* _WHAT THIS TASK INVOLVES_:
Please copy the records below line for line, leaving out the pictures.

===== DATA EXCERPTS

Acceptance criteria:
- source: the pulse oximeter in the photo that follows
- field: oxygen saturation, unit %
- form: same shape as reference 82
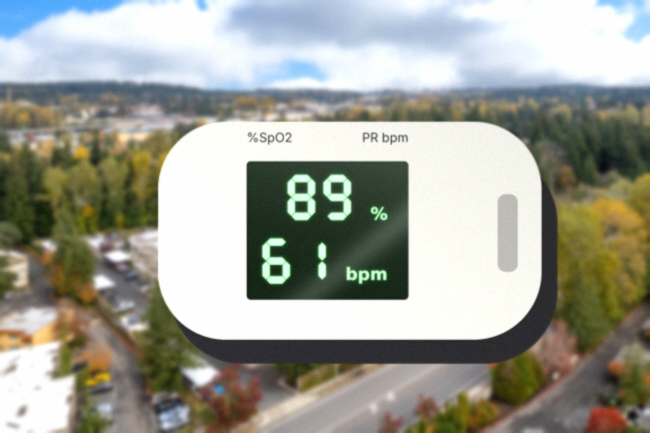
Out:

==========

* _ANSWER TO THE EXERCISE_:
Acceptance criteria:
- source: the pulse oximeter in the photo that follows
- field: oxygen saturation, unit %
- form: same shape as reference 82
Out:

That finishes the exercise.